May 29, 2008

EERC interested in Israeli algae project

The director of the Energy and Environmental Research Center at the University of North Dakota, based in Grand Forks, N.D., anticipates the center will soon enter into joint projects on algae for biodiesel as a result of a trip to Israel. “We are the first group to go to Israel to discuss a potential relationship related to the recently passed U.S.-Israel Energy Cooperation Act and to initiate a partnership that could address opportunities and technologies of mutual interest to both nations,” said Gerald Groenewold, director of the EERC.

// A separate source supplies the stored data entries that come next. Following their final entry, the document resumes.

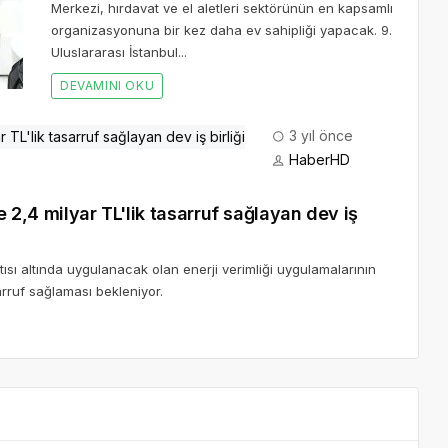
Merkezi, hırdavat ve el aletleri sektörünün en kapsamlı
organizasyonuna bir kez daha ev sahipliği yapacak. 9.
Uluslararası İstanbul...
DEVAMINI OKU
3 yıl önce
HaberHD
e 2,4 milyar TL'lik tasarruf sağlayan dev iş
çatısı altında uygulanacak olan enerji verimliği uygulamalarının
rruf sağlaması bekleniyor.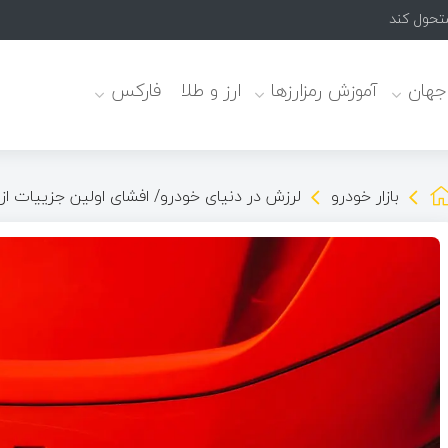
 جهان
آموزش رمزارزها
ارز و طلا
فارکس
بازار خودرو
لرزش در دنیای خودرو/ افشای اولین جزییات از فراری ca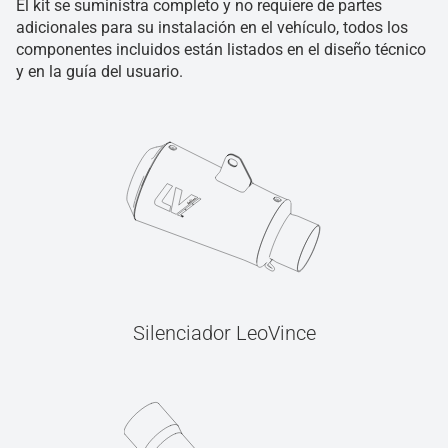
El kit se suministra completo y no requiere de partes
adicionales para su instalación en el vehículo, todos los
componentes incluidos están listados en el diseño técnico
y en la guía del usuario.
Silenciador LeoVince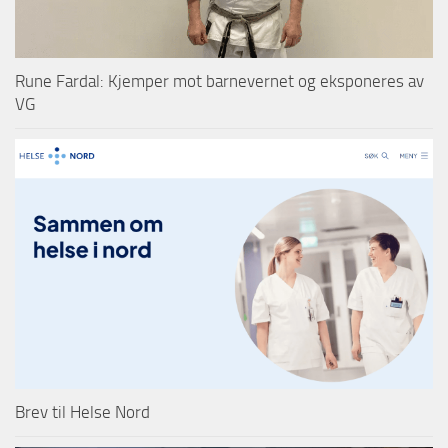
Rune Fardal: Kjemper mot barnevernet og eksponeres av
VG
Brev til Helse Nord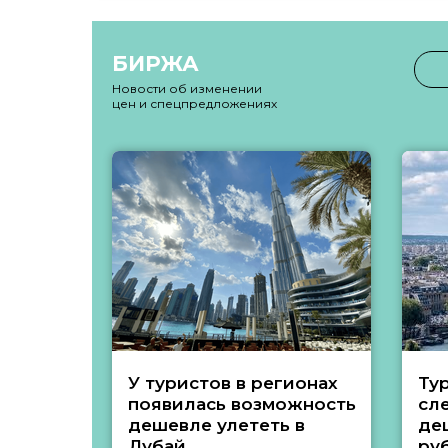
БИРЖА
Новости об изменении
цен и спецпредложениях
У туристов в регионах
Ту
появилась возможность
сл
дешевле улететь в
де
Дубай
ру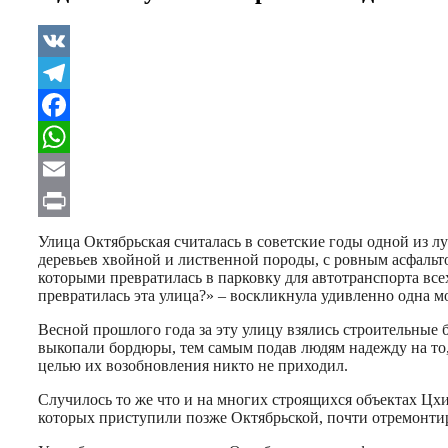
VK
Telegram
Facebook
WhatsApp
Email
Print
Улица Октябрьская считалась в советские годы одной из л
деревьев хвойной и лиственной породы, с ровным асфальто
которыми превратилась в парковку для автотранспорта все
превратилась эта улица?» – воскликнула удивленно одна мо
Весной прошлого года за эту улицу взялись строительные 
выкопали бордюры, тем самым подав людям надежду на то, ч
целью их возобновления никто не приходил.
Случилось то же что и на многих строящихся объектах Цх
которых приступили позже Октябрьской, почти отремонти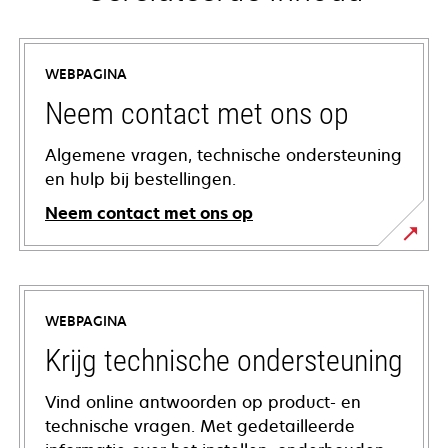
WEBPAGINA
Neem contact met ons op
Algemene vragen, technische ondersteuning
en hulp bij bestellingen.
Neem contact met ons op
WEBPAGINA
Krijg technische ondersteuning
Vind online antwoorden op product- en
technische vragen. Met gedetailleerde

During the trip Carl Bauer, director of the U.S. Department of Energy’s National Energy Technology Laboratory, signed a Memorandum Of Understanding (MOU) with the Interdisciplinary Center Herzliya, a private university in Israel, for cooperation on several energy projects – including carbon management technologies, alternative fuels development, hybrid energy systems and advanced materials for energy systems. Groenewold said that as a strategic partner with NETL, and therefore tied to the MOU automatically, the EERC will be involved in the development and demonstration of many of the technologies.

Israel is the most developed country in the eastern Mediterranean region and has a highly technological economy. Yet it also has limited commercial energy resources and faces many of the same energy and environmental issues as the United States. Using 17 power plants, the Israel Electricity Corp. generates nearly all of the country’s power using imported resources.

“IEC’s 2000-megawatt Ashkelon Power Plant, which we visited, ships in coal from 20 different locations worldwide to ensure security of its supply and to keep the power on for the population of Israel. This poses significant technological challenges,” Groenewold said. “The Ashkelon Plant is also one of several Israeli facilities that uses waste heat and CO2 from the plant to grow algae. The EERC is particularly interested in algae as a feedstock for production of alternative fuels and anticipates joint projects with the Israelis.”

Groenewold was invited to participate in the energy delegation to Israel. Other participants included: Bauer; Robert Dixon, senior coordinator for energy security and climate change with the Executive Office of the President; Raymond Hobbs, manager of the Future Fuels Program at Arizona Public Service; Tim McNulty, associate vice president for government affairs, and Andrew Gellman, head of chemical engineering at Carnegie Mellon University; and Scott Smouse, international group leader with NETL.

David Haberman, president of IF LCC, an expert in hydrogen and fuel cells, coordinated the visit. Isaac Berzin, an authority on algae-based technology production of biofuels, served as the delegation’s host during the weeklong visit. Eitan Yudilevich, executive director of the Israel–U.S. Binational Industrial Research and Development Foundation, cohosted the visit.